HH: It gave me more than anything the confidence to believe that I could actually go into the world and be a servant leader. That was something I valued a lot and wanted to explore. What does it mean to embody those values? The idea that the last shall be first, and to serve the most vulnerable – those are my highest priority and to do so in a way that is authentic and embraces humility. That’s what attracted me to the Robertson at first, but there were aspects of the Program that I didn’t even realize would be the most powerful for me that I hadn’t anticipated – and those were the cohort, the people you’re with not only the Scholars, but also the Alumni community, and the staff members. You’re surrounded by a group of people who care and are trying to help you grow morally and cognitively in a way that’s going to prepare you to excel in the future. That’s really special and it was one of the most unexpected beauties of the program for me. The four years as a Scholar really gave me the confidence to think “maybe I do have something to offer.” It’s meaningful and I don’t think I would have felt that way without the Program.

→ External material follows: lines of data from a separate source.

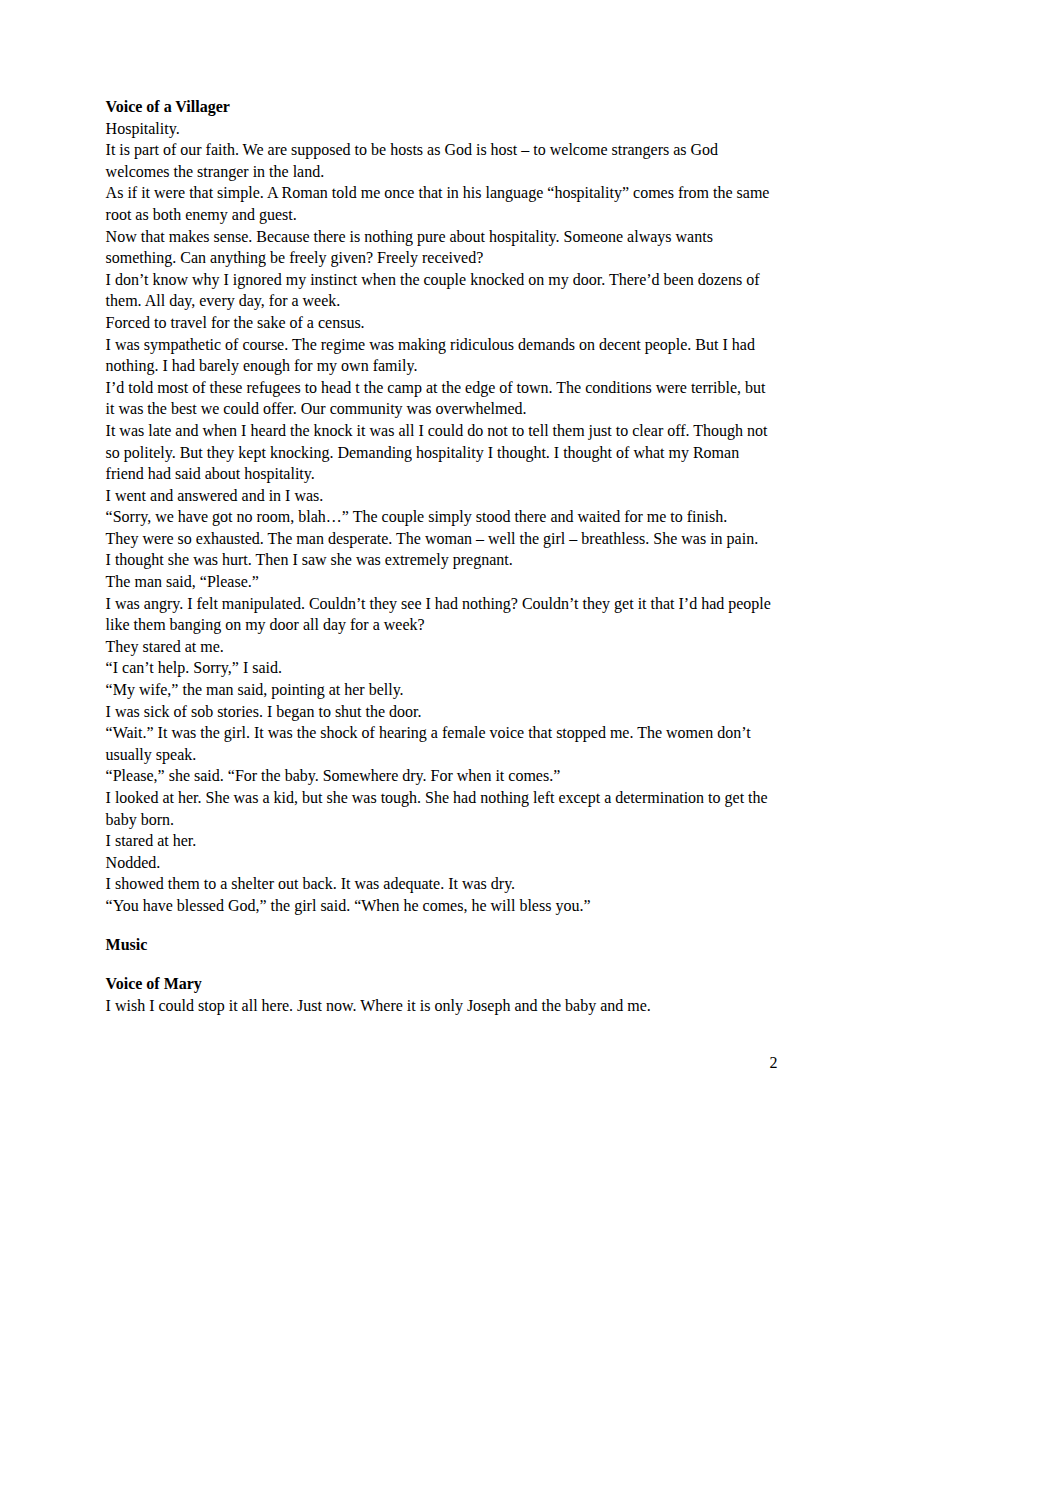Voice of a Villager
Hospitality.
It is part of our faith. We are supposed to be hosts as God is host – to welcome strangers as God welcomes the stranger in the land.
As if it were that simple. A Roman told me once that in his language “hospitality” comes from the same root as both enemy and guest.
Now that makes sense. Because there is nothing pure about hospitality. Someone always wants something. Can anything be freely given? Freely received?
I don’t know why I ignored my instinct when the couple knocked on my door. There’d been dozens of them. All day, every day, for a week.
Forced to travel for the sake of a census.
I was sympathetic of course. The regime was making ridiculous demands on decent people. But I had nothing. I had barely enough for my own family.
I’d told most of these refugees to head t the camp at the edge of town. The conditions were terrible, but it was the best we could offer. Our community was overwhelmed.
It was late and when I heard the knock it was all I could do not to tell them just to clear off. Though not so politely. But they kept knocking. Demanding hospitality I thought. I thought of what my Roman friend had said about hospitality.
I went and answered and in I was.
“Sorry, we have got no room, blah…” The couple simply stood there and waited for me to finish.
They were so exhausted. The man desperate. The woman – well the girl – breathless. She was in pain.
I thought she was hurt. Then I saw she was extremely pregnant.
The man said, “Please.”
I was angry. I felt manipulated. Couldn’t they see I had nothing? Couldn’t they get it that I’d had people like them banging on my door all day for a week?
They stared at me.
“I can’t help. Sorry,” I said.
“My wife,” the man said, pointing at her belly.
I was sick of sob stories. I began to shut the door.
“Wait.” It was the girl. It was the shock of hearing a female voice that stopped me. The women don’t usually speak.
“Please,” she said. “For the baby. Somewhere dry. For when it comes.”
I looked at her. She was a kid, but she was tough. She had nothing left except a determination to get the baby born.
I stared at her.
Nodded.
I showed them to a shelter out back. It was adequate. It was dry.
“You have blessed God,” the girl said. “When he comes, he will bless you.”
Music
Voice of Mary
I wish I could stop it all here. Just now. Where it is only Joseph and the baby and me.
2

What advice would you offer current Scholars?

HH: Gratitude is at the core of how I think about the world. Everything is a gift and is in turn meant to inspire you to give to others in whatever way you can. Nothing is deserved and so I see this fellowship, just like the Robertson, as an investment in me to give back to others. Knowing that everything you have should not be taken for granted is freeing. It allows you to see that, while you may not feel adequate and there may be trials, there is also so much beauty in what you do have and that you can grasp on to. There is always some good that we can work towards and something to be grateful for. For me, trying to see how it all really is a gift, it just changed the way I approach almost everything.

Are you still smiling on your way to work every day now as a White House Fellow?

HH: I am! I take the metro or the bus now, but yes everyday there’s something worth smiling about.